Perhaps it was the very nature of the initiative led us to this choice of study. While Carnegie Nexus is not a program in exile, it is migratory: it has no rooted home/museum or exhibition space or collections in its possession. It is a community however—in the deep sense of that term. The fellows that compose its direction understand that we are nomadic or rhizomatic in essence, and that we hope to find hospitality in our future endeavors. That brings me to a key driver that shaped our curation of this series: the custom, the philosophy, the ancient virtue of hospitality. At its core, it draws a border between host and guest, inside and out, self and other, citizen and stranger. And so, migration could only be understood as fundamental to the human condition. We are, if nothing else, migrants of time: marked by our border passages and those of others. We are the sum of our encounters; refugees of our transformations.
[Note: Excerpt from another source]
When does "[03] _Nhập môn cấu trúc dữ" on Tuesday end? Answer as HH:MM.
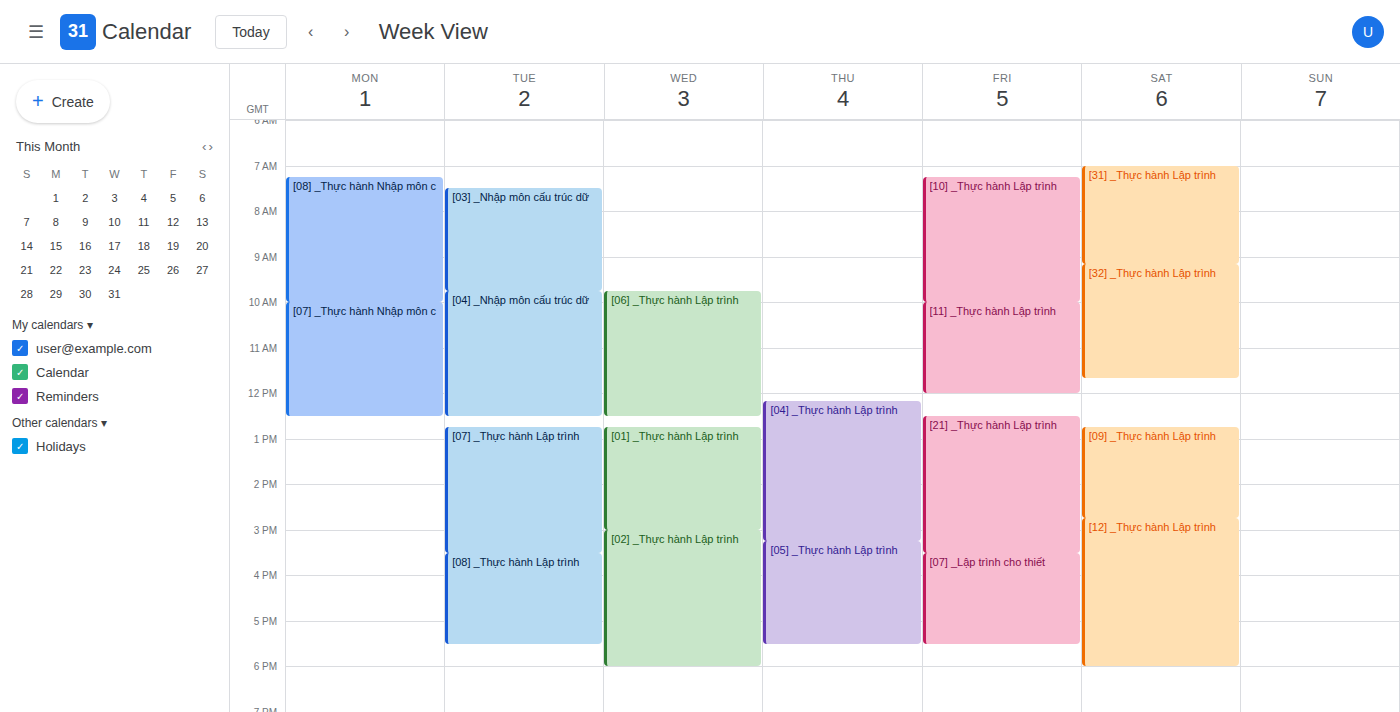
09:45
I would like to thank with my whole “heart, liver and lungs”, as my mother used to say, the motley tribe of nine who make up Becoming Migrant: co-producer, Ben Harrison, of the Andy Warhol Museum, Steve Tonsor and Pat McShea of the Carnegie Museum of Natural History, Divya Heffley and Lulu Lippincott of the Carnegie Museum of Art, Desi Gonzalez and Amber Quick of the Andy Warhol Museum, and Charlie Legere of the department of Advancement and Community Engagement. There are many others both inside and outside the museums who are the condition of our possibility. The public is part of that—join us in April, and don’t be a stranger.